[Tarefa 1]
Segundo o texto sobre o salário mínimo de 2026, quantos benefícios federais atrelados ao mínimo terão seus valores redefinidos pelo novo piso?
[Tarefa 2]
Retome o texto sobre o salário mínimo de 2026 e escreva a continuação a partir da última frase apresentada.
───── Trecho fornecido ─────
Entenda por que o novo piso nacional mexe com contas e mercado
Salário mínimo 2026 – fixado em R$ 1.621,00, com alta de 6,79% sobre o valor de 2025 – já influencia aposentadorias, seguro-desemprego e contribuições ao INSS, afetando diretamente a renda de mais de 60 milhões de brasileiros.
- Em resumo: cada R$ 1 de aumento no piso injeta cerca de R$ 370 milhões na economia ao longo do ano.
Reajuste supera projeção de inflação e sinaliza ganho real
Embora o Índice Nacional de Preços ao Consumidor (INPC) acumulasse variação anual próxima de 4,5% até o último levantamento do IBGE, o governo aplicou fórmula que combina essa inflação passada com a variação do PIB de dois anos antes, resultando no percentual de 6,79%.
O novo piso passa de R$ 1.518 para R$ 1.621, um acréscimo nominal de R$ 103 que redefinirá valores de 25 benefícios federais atrelados ao mínimo.
───── Linhas fornecidas ─────
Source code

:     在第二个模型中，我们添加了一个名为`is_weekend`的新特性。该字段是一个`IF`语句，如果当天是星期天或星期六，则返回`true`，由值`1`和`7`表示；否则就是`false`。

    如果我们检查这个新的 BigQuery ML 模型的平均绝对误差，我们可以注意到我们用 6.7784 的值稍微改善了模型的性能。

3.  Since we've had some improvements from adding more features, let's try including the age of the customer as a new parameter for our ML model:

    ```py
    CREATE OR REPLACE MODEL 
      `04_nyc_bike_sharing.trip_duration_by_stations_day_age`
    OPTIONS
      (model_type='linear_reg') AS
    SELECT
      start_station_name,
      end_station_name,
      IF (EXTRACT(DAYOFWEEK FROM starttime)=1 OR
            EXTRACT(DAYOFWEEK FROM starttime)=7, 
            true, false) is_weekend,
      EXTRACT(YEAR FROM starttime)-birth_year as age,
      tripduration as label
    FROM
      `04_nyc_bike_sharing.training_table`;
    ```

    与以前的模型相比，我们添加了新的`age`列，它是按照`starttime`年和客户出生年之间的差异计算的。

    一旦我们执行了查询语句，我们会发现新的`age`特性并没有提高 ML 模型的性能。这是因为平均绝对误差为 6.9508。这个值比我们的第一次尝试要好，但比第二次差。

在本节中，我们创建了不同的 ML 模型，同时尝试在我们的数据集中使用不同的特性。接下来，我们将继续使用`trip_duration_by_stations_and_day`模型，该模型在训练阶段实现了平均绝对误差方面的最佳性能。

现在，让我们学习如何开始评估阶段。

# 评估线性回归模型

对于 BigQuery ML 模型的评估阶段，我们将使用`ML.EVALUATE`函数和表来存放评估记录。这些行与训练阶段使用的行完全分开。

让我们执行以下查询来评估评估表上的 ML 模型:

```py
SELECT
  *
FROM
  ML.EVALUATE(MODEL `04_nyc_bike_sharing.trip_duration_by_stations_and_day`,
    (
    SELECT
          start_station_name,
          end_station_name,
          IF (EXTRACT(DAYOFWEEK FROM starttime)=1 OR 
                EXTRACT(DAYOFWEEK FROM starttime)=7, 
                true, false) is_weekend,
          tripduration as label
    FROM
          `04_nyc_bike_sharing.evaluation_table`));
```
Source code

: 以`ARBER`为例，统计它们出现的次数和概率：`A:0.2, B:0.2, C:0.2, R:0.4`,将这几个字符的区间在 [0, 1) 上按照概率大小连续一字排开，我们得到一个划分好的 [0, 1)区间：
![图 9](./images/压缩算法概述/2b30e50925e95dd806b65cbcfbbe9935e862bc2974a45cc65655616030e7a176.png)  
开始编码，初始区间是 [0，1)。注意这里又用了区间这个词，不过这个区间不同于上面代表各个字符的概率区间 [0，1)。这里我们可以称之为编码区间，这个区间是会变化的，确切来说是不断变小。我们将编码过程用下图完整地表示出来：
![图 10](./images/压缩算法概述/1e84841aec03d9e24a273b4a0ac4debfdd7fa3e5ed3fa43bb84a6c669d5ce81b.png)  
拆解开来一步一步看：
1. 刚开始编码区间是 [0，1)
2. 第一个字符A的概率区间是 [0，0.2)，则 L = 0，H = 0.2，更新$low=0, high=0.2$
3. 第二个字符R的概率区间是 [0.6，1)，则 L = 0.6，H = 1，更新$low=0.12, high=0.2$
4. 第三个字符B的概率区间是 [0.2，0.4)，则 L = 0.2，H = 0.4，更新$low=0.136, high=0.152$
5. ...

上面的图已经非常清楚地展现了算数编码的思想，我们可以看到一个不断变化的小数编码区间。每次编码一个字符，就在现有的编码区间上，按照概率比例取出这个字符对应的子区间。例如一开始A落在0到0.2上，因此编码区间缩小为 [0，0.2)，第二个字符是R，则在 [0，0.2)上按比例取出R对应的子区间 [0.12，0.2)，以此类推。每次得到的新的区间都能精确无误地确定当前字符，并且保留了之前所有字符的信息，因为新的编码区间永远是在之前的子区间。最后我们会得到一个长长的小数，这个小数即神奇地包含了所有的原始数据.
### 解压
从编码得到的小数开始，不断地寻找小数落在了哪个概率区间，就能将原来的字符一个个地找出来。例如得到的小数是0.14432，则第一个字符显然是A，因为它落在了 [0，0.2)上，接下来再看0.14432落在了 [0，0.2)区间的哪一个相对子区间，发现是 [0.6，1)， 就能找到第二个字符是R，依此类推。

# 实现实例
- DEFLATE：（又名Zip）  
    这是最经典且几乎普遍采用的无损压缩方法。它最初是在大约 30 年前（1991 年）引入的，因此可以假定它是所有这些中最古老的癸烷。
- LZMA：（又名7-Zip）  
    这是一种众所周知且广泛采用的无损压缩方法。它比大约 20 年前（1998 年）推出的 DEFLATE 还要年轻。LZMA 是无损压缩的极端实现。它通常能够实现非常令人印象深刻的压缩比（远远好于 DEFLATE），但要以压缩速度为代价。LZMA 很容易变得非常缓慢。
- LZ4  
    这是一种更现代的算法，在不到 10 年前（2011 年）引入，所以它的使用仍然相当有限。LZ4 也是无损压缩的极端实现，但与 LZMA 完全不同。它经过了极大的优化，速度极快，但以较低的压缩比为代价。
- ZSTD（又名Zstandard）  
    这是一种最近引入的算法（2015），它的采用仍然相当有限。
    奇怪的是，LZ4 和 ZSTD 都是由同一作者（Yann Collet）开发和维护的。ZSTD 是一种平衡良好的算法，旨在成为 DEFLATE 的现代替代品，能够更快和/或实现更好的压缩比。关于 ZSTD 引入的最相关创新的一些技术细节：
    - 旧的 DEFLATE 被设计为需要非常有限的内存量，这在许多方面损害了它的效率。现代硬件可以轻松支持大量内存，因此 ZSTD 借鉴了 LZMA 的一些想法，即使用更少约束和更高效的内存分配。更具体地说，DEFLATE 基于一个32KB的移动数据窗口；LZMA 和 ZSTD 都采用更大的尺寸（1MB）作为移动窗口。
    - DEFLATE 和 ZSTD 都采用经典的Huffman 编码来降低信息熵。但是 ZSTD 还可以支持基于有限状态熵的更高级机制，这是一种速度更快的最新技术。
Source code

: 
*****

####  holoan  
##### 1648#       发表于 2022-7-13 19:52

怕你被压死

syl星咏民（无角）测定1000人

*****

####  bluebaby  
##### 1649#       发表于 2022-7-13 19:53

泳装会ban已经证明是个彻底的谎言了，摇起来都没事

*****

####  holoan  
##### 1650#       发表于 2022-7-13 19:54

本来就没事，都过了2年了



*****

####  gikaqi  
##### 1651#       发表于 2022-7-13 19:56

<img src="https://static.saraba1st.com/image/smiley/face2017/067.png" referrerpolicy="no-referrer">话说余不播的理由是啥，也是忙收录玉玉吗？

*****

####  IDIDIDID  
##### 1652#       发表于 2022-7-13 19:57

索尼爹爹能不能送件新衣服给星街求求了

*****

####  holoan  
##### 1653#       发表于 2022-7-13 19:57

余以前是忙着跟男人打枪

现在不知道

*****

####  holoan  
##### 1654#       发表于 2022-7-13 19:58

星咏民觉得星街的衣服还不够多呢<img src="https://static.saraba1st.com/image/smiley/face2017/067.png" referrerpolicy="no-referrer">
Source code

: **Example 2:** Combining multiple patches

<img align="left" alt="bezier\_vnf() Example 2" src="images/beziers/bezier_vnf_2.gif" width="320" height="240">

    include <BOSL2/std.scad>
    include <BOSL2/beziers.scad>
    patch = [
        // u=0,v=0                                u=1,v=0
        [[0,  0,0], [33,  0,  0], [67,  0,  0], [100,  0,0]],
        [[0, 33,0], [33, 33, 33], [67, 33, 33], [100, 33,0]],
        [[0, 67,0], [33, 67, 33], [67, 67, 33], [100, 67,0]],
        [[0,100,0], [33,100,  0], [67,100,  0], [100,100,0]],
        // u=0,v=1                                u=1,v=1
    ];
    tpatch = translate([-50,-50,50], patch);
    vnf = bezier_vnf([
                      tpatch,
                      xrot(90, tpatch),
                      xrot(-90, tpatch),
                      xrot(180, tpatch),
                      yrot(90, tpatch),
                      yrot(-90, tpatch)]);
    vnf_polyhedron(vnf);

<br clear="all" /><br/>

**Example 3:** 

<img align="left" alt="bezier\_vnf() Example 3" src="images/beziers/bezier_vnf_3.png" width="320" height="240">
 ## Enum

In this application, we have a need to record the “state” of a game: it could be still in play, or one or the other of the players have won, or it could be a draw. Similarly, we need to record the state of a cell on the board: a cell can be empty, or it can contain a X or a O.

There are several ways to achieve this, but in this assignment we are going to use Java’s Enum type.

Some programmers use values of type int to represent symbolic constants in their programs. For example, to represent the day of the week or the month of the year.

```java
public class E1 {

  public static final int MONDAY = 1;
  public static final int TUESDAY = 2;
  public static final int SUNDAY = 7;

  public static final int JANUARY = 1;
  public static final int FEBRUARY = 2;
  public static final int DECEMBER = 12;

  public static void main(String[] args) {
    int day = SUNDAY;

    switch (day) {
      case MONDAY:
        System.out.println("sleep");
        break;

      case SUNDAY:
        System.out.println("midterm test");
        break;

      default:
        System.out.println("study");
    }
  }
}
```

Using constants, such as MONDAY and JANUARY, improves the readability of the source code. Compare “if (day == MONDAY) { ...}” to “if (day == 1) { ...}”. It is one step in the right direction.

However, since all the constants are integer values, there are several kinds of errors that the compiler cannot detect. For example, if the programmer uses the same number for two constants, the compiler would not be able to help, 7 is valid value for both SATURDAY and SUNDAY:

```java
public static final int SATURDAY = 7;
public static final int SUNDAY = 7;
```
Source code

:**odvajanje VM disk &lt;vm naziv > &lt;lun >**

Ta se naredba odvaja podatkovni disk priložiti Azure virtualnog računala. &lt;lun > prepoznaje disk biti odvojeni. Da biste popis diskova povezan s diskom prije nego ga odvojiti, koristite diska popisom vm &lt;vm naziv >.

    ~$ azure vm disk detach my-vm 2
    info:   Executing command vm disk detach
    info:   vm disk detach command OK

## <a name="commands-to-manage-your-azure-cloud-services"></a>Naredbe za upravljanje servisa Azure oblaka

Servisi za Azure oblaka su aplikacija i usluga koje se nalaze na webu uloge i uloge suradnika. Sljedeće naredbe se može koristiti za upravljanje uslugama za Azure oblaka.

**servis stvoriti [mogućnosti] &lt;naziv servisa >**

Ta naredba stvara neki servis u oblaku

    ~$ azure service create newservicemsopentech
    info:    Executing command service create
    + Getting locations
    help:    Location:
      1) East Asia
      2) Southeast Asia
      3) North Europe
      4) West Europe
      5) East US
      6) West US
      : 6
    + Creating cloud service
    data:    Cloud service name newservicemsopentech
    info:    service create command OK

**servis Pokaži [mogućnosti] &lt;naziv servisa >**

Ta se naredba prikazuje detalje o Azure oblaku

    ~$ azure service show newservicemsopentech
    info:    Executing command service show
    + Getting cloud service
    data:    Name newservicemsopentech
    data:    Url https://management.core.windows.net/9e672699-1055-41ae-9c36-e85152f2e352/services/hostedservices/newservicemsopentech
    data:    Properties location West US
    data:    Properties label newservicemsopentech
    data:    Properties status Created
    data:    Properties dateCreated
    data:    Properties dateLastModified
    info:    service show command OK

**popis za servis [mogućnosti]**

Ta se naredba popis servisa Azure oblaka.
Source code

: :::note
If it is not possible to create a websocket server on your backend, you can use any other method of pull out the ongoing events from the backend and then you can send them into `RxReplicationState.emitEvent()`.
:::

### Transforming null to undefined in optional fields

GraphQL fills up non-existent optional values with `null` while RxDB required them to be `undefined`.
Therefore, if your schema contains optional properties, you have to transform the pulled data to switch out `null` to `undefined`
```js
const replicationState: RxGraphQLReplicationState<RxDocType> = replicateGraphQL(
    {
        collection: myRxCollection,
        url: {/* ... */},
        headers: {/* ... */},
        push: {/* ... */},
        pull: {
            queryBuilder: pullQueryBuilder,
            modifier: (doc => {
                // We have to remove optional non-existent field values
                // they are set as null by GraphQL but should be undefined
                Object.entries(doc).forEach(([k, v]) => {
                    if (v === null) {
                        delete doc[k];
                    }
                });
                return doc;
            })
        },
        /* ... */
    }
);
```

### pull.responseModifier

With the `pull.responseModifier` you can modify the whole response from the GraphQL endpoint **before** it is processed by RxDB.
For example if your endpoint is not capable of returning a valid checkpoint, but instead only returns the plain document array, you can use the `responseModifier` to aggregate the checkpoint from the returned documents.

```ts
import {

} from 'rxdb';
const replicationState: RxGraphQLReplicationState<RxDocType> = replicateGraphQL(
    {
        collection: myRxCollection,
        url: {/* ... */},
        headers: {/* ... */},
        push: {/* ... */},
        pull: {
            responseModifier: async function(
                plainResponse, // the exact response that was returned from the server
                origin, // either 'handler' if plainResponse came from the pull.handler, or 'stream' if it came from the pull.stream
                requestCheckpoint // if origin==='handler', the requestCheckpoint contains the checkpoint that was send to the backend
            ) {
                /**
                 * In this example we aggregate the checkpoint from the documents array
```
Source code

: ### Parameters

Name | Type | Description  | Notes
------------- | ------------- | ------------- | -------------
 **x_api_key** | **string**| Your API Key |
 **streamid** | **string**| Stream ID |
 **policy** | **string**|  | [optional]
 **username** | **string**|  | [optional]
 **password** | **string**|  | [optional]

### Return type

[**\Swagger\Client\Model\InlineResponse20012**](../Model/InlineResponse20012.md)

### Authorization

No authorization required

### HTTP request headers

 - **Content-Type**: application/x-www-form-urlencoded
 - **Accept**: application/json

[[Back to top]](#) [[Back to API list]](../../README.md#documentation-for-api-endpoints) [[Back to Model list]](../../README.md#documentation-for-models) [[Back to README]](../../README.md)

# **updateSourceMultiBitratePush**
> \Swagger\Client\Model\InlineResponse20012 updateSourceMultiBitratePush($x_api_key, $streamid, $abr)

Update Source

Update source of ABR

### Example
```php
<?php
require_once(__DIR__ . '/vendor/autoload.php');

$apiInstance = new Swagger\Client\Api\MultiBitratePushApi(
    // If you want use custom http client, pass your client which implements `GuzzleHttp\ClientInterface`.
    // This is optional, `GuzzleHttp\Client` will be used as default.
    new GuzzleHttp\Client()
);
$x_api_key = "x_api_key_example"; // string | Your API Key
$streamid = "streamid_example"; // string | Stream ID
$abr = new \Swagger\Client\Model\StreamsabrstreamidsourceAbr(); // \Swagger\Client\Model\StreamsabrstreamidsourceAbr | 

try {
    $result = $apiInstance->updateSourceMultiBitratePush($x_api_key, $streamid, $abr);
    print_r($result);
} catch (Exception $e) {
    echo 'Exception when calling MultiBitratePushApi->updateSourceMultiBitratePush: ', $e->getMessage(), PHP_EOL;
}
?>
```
─────
[Resultado da tarefa 1]
25 benefícios federais.

[Resultado da tarefa 2]
Quanto entra no seu bolso e no caixa do comércio
A elevação do piso deve acrescentar até R$ 22 bilhões ao consumo interno em 2026, segundo cálculos de consultorias econômicas. Esse dinheiro extra tende a reforçar a demanda por itens essenciais, como cesta básica e medicamentos, mas também pressiona microempresas que pagam salários próximos ao mínimo.
Especialistas alertam: quem contribui pelo mínimo ao INSS terá de ajustar o boleto da Guia da Previdência; já trabalhadores informais podem usar o novo valor como referência para renegociar diárias ou contratos.